▶ **Extract**
Truncation effects in the charge representation of the O(2) model

Jin Zhang, Y. Meurice and S-W Tsai
Physical review. B, Vol.103(24), 245137
06/24/2021
DOI: 10.1103/PhysRevB.103.245137
url
https://arxiv.org/pdf/2104.06342View
Open Access

Abstract

The O(2) model in Euclidean space-time is the zero-gauge-coupling limit of the compact scalar quantum electrodynamics. We obtain a dual representation of it called the charge representation. We study the quantum phase transition in the charge representation with a truncation to "spin S," where the quantum numbers have an absolute value less than or equal to S. The charge representation preserves the gapless-to-gapped phase transition even for the smallest spin truncation S = 1. The phase transition for S = 1 is an infinite-order Gaussian transition with the same critical exponents delta and eta as the Berezinskii-Kosterlitz-Thouless (BKT) transition, while there are true BKT transitions for S >= 2. The essential singularity in the correlation length for S = 1 is different from that for S >= 2. The exponential convergence of the phase-transition point is studied in both Lagrangian and Hamiltonian formulations. We discuss the effects of replacing the truncated (U) over cap (+/-) = exp(i (theta) over cap) operators by the spin ladder operators (S) over cap (+/-) in the Hamiltonian. The marginal operators vanish at the Gaussian transition point for S = 1, which allows us to extract the eta exponent with high accuracy.

▶ **Dataset extract**
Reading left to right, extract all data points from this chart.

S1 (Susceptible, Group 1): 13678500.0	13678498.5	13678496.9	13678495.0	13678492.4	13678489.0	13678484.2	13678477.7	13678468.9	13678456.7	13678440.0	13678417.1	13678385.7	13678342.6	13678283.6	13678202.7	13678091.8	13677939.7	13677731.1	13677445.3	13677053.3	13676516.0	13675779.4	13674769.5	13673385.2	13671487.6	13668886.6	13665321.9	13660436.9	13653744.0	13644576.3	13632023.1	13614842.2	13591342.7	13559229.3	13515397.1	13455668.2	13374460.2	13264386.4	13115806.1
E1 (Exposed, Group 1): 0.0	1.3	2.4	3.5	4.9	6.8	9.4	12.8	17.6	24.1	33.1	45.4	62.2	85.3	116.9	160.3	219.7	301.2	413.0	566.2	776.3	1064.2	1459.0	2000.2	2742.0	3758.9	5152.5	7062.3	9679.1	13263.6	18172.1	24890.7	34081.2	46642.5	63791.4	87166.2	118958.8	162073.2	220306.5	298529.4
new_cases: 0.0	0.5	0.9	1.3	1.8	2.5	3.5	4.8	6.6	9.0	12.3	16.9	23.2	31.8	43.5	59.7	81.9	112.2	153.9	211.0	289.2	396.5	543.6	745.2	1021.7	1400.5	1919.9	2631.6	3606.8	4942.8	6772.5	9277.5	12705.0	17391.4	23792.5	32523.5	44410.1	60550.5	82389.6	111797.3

▶ **Problem to work on**
Put this sentence from the abstract into French: "The charge representation preserves the gapless-to-gapped phase transition even for the smallest spin truncation S = 1."

▶ **Solution to this task**
La représentation de charge conserve la transition de phase d'une phase sans gap vers une phase avec gap, même pour la plus petite troncature de spin S = 1.